La Constitución declara que el Ecuador es un “Estado de derechos y justicia”, que su primer deber es la defensa de los derechos, que las autoridades deben garantizar su cumplimiento, que los principios y los derechos son irrenunciables, inalienables, indivisibles e interdependientes, que será inconstitucional cualquier acción u omisión que menoscabe el ejercicio de los derechos; que los derechos se podrán ejercer y exigir ante las autoridades competentes. Y bla, bla, bla.
Sin embargo, ¿dónde están mis derechos a la vida, a la integridad, a la libertad, a la movilización, a la propiedad?, ¿dónde está el derecho a desarrollar actividades económicas, a una mínima seguridad, a un ápice de certeza, a un retazo de paz? ¿Quién me ampara? Pregunto, porque, como tantos ecuatorianos, me siento inerme, agredido, impotente. Siento que quienes no estamos en las jugadas del poder o en el malabarismo de las negociaciones, somos prescindibles, somos la clase de los tontos útiles, que sirve para votar cuando el discurso electoral nos convoca, o para pagar los impuestos que se inventan y las contribuciones que salen del magín de los sabios.
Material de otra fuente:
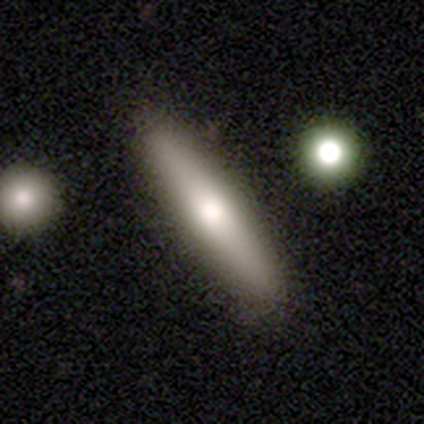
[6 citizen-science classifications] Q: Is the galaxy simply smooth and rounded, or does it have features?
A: smooth — 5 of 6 (83%).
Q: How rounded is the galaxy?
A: cigar-shaped — 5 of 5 (100%).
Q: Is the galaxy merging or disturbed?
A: none — 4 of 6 (67%).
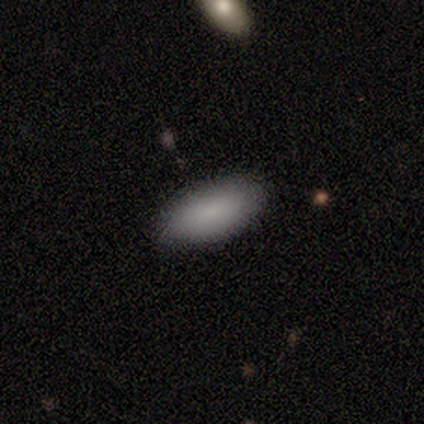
smooth_or_featured: smooth (p=0.94) [alt: featured or disk p=0.06]
how_rounded: in between (p=0.89) [alt: cigar-shaped p=0.11]
merging: none (p=0.88) [alt: minor disturbance p=0.10]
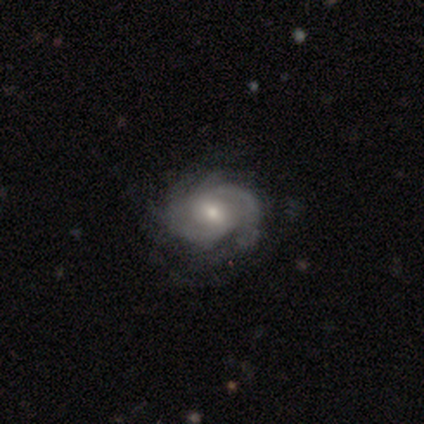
Smooth or featured?
  - featured or disk: 90% *
  - smooth: 6%
  - star or artifact: 4%
Edge-on disk?
  - no: 99% *
  - yes: 1%
Bar?
  - no: 56% *
  - weak: 37%
  - strong: 7%
Spiral arms?
  - yes: 96% *
  - no: 4%
Spiral winding?
  - tight: 60% *
  - medium: 28%
  - loose: 12%
Spiral arm count?
  - can't tell: 34% *
  - 3: 32%
  - 2: 22%
  - 4: 5%
  - more than 4: 5%
  - 1: 3%
Bulge size?
  - small: 57% *
  - moderate: 40%
  - large: 3%
  - dominant: 0%
  - none: 0%
Merging?
  - none: 36% *
  - minor disturbance: 14%
  - major disturbance: 5%
  - merger: 1%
Pregunto por mis derechos, porque ellos expresan la dignidad que distingue a las personas, pregunto porque el “Estado garante”, ese que proclama la Constitución que fundó el país de la felicidad, se ha esfumado para convertirse en rehén de conflictos que le abruman, en administrador de imposiciones de grupos que exigen cada cual lo suyo, a ritmo de grito y pedrada. Pregunto, porque la legalidad se diluye, las instituciones agonizan, y porque, a estas alturas de la tragicomedia, la representación política no pasa de ser una ficción. Pregunto porque siento que mis derechos se pierden entre la incertidumbre y el asombro.
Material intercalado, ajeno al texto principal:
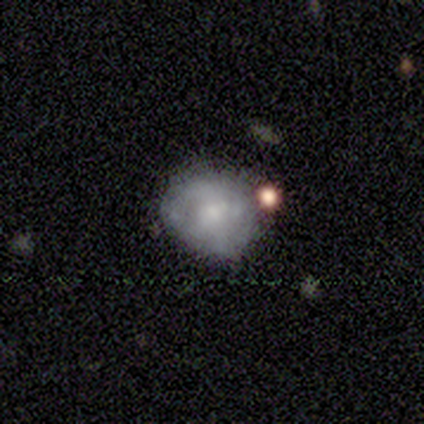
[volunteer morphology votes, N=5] smooth 80%, star or artifact 20%, featured or disk 0%. Down the decision tree: how rounded — round (75%); merging — none (50%).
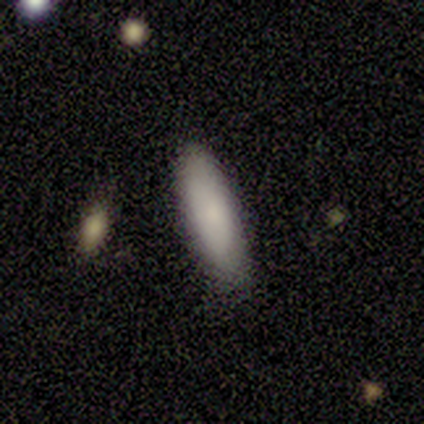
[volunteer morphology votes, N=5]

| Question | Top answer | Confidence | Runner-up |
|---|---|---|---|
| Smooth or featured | smooth | 80% | featured or disk (20%) |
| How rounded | cigar-shaped | 100% | — |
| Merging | none | 80% | minor disturbance (20%) |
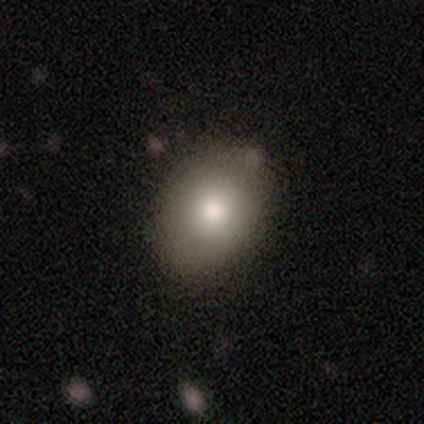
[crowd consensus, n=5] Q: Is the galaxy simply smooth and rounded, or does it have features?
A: smooth — 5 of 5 (100%).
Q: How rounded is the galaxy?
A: in between — 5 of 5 (100%).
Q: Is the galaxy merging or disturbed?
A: none — 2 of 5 (40%, tied with merger).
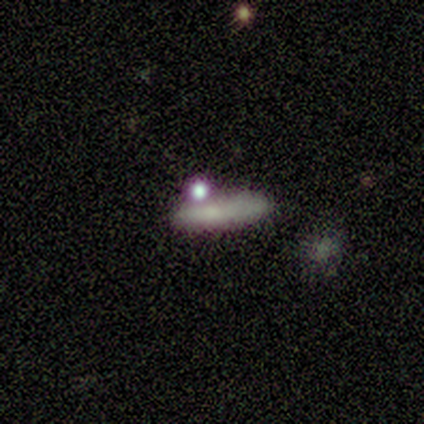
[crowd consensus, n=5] Smooth or featured? smooth (100%)
How rounded? cigar-shaped (100%)
Merging? none (100%)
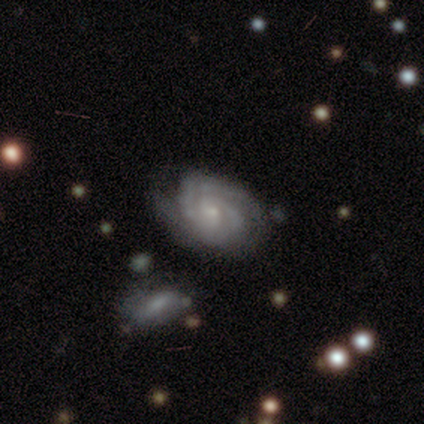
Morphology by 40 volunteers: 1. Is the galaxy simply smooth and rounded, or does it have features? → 95% featured or disk, 2% smooth, 2% star or artifact.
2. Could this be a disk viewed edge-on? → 100% no, 0% yes.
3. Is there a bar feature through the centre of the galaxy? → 71% no, 24% weak, 5% strong.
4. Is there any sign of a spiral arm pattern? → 100% yes, 0% no.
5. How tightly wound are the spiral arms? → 74% tight, 26% medium, 0% loose.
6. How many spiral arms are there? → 68% 2, 21% can't tell, 5% 3, 5% 4, 0% 1, 0% more than 4.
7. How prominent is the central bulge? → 76% small, 11% moderate, 11% none, 3% large, 0% dominant.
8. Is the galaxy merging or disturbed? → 41% none, 15% minor disturbance, 10% merger, 3% major disturbance.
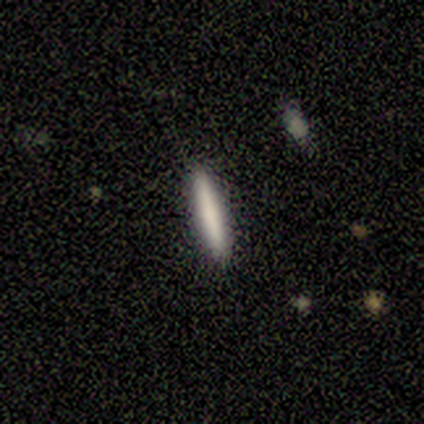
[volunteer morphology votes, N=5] Volunteers were most divided on "smooth or featured" (2-way tie): smooth: 40%, featured or disk: 40%, star or artifact: 20%. More confident: how rounded — cigar-shaped (100%); merging — none (100%).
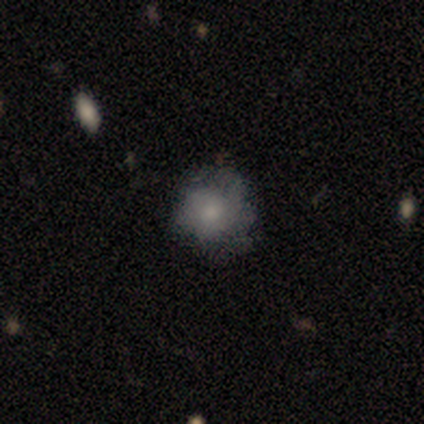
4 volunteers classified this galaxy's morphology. Smooth or featured? smooth (50%, tied with featured or disk)
How rounded? round (100%)
Merging? none (75%)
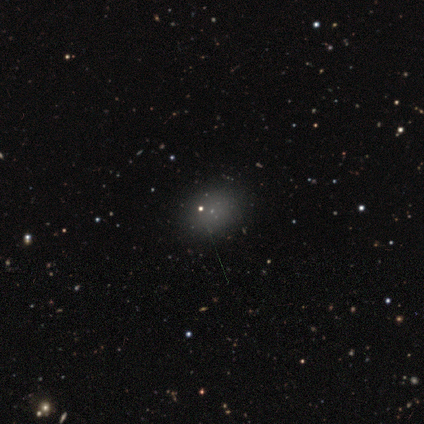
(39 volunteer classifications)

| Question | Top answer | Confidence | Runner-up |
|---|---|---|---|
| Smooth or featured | smooth | 72% | star or artifact (21%) |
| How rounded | in between | 54% | round (46%) |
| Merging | none | 90% | minor disturbance (6%) |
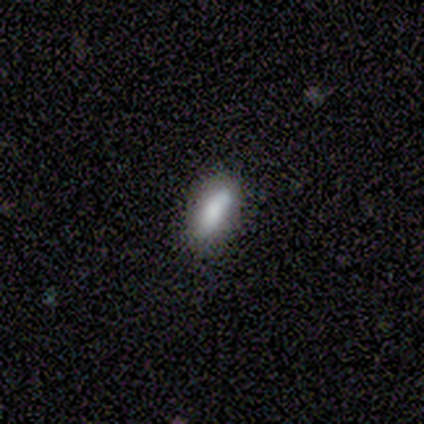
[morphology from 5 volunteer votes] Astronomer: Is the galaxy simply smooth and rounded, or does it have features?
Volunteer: smooth — 100%.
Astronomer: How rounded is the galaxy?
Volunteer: in between — 100%.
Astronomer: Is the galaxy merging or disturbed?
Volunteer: none — 100%.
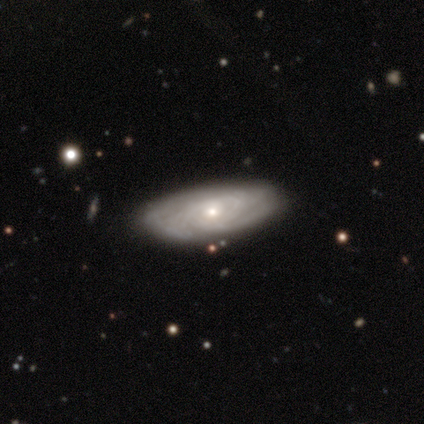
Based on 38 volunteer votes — Morphology: type=featured or disk (82%); edge-on=no (90%); bar=no (71%); spiral arms=yes (93%); winding=tight (62%); arm count=can't tell (73%); bulge=small (79%); merging=none (69%).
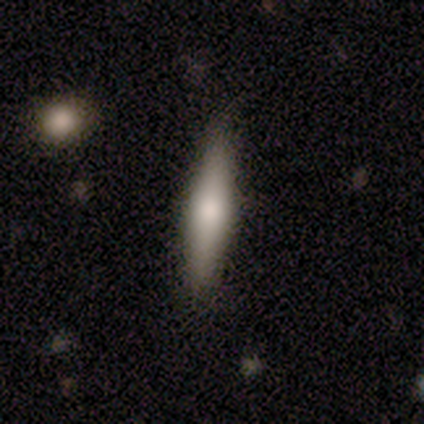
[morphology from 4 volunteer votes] A smooth galaxy with no disk features (75%) that is cigar-shaped (67%). Merging: none (100%).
El Estado está en crisis, aquí y en España. El particularismo y la acción directa, por fuera de la ley y las instituciones, entierran a la racionalidad política, al sentido común y la prudencia. La violencia es el método. La intransigencia es el estilo. La tolerancia y la solidaridad son las grandes ausentes. La opinión es ahora una telaraña de las noticias falsas que prosperan en las redes.
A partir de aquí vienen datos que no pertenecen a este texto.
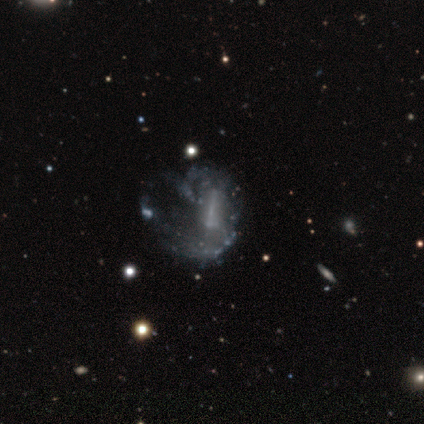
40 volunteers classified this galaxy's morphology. Overall: featured or disk (88%). Edge-on disk: no (100%). Bar: strong (43%; no 31%). Spiral arms: yes (51%; no 49%). Spiral arm count: 2 (50%; can't tell 39%). Spiral winding: loose (50%; medium 44%). Bulge size: none (54%; small 29%). Merging: major disturbance (38%; none 16%).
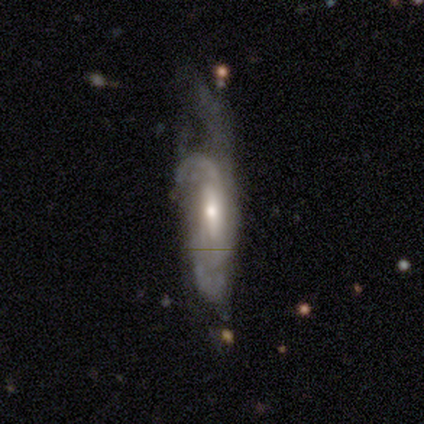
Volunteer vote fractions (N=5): Smooth or featured: featured or disk — 60% (smooth — 40%)
Edge-on disk: no — 67% (yes — 33%)
Bar: strong — 50% (tied with weak — 50%)
Spiral arms: yes — 50% (tied with no — 50%)
Spiral winding: tight — 100%
Spiral arm count: 2 — 100%
Bulge size: moderate — 50% (tied with small — 50%)
Merging: minor disturbance — 40% (tied with major disturbance — 40%)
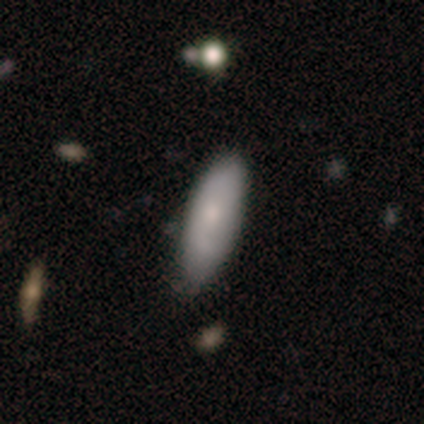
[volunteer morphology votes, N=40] A smooth galaxy with no disk features (65%) that is in between round and cigar-shaped (50%). Merging: none (48%).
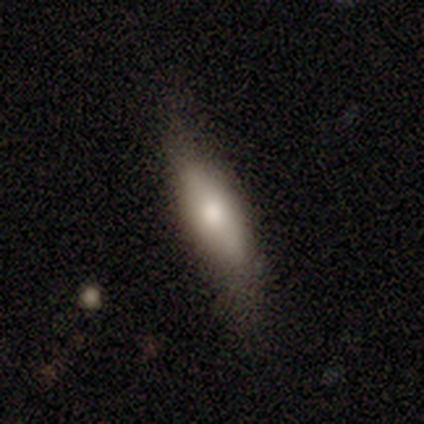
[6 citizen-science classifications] Volunteers were most divided on "smooth or featured" (3-way tie): smooth: 33%, featured or disk: 33%, star or artifact: 33%. More confident: how rounded — cigar-shaped (100%); merging — none (75%).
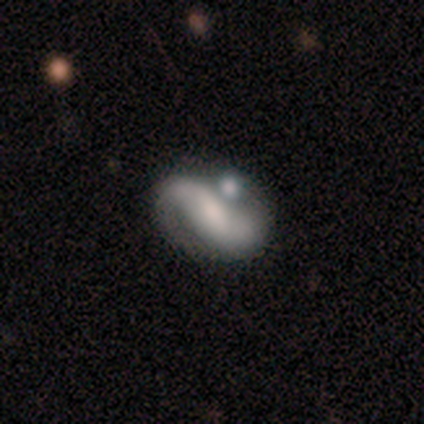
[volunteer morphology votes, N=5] Volunteers were most divided on "bulge size" (2-way tie): moderate: 50%, small: 50%, dominant: 0%, large: 0%, none: 0%. More confident: edge-on disk — no (100%); spiral arms — yes (100%); spiral winding — loose (100%); spiral arm count — 2 (100%); smooth or featured — featured or disk (80%); merging — none (80%); bar — weak (50%).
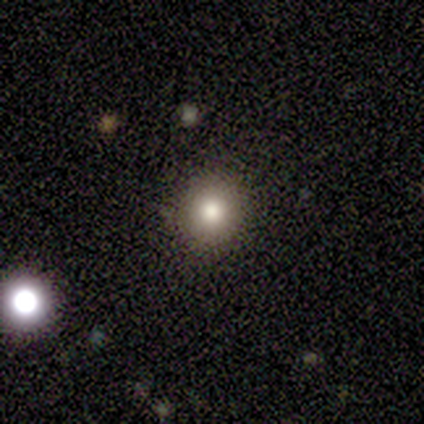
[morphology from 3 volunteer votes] This is clearly a smooth galaxy (100%). How rounded: clearly round (100%). Merging: clearly none (100%).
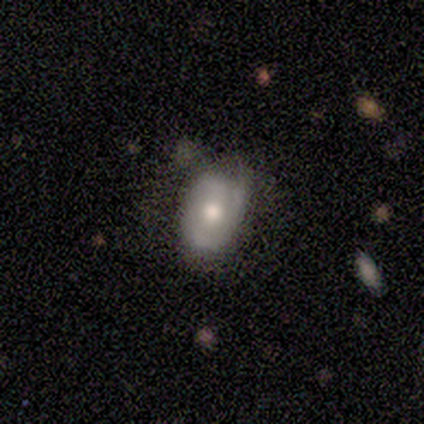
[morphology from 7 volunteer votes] featured or disk 57%, smooth 43%, star or artifact 0%. Down the decision tree: edge-on disk — no (100%); bar — no (50%); spiral arms — yes (50%, tied with no); spiral arm count — 2 (100%); spiral winding — medium (100%); bulge size — moderate (75%); merging — none (57%).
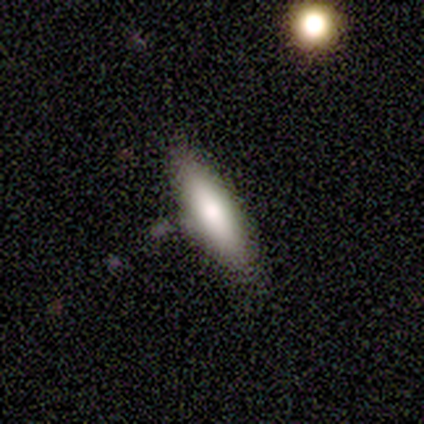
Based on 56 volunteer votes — smooth_or_featured: smooth (p=0.70) [alt: featured or disk p=0.29]
how_rounded: in between (p=0.62) [alt: cigar-shaped p=0.38]
merging: none (p=0.85) [alt: minor disturbance p=0.11]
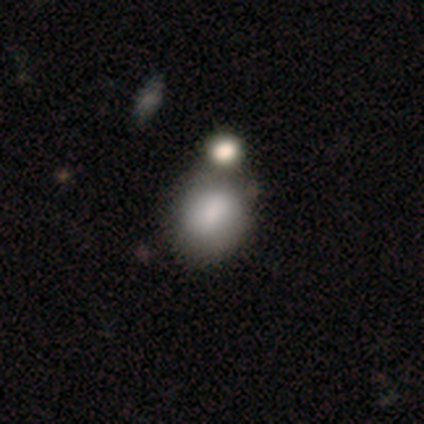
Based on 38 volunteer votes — smooth-or-featured: smooth: 74% | star or artifact: 16% | featured or disk: 11%
  how-rounded: in between: 50% | round: 46% | cigar-shaped: 4%
  merging: merger: 47% | none: 31% | minor disturbance: 3% | major disturbance: 0%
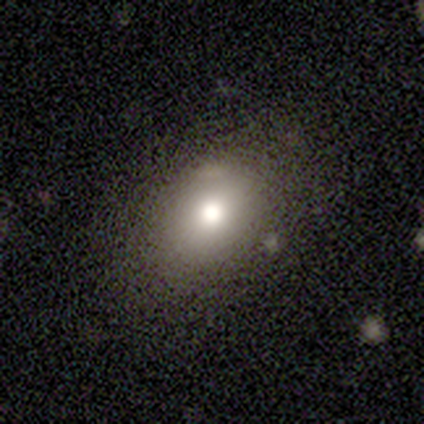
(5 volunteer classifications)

No es prudente ni responsable olvidar lo que vivimos. Están sembrados el miedo, la discordia, la desconfianza. Nada de eso ha muerto, late en muchos gestos, anida en las palabras, en las amenazas, en los discursos. Está en entredicho la fe en las instituciones. Quedó por los suelos, entre las cenizas y los escombros de una ciudad agredida, el principio de autoridad.
En semejantes circunstancias, quizá el camino esté en decir la verdad, en apostar por la tolerancia y la sensatez. Quizá esté en no caer en la estúpida tentación de las refundaciones, las mentiras, los puños levantados y el odio.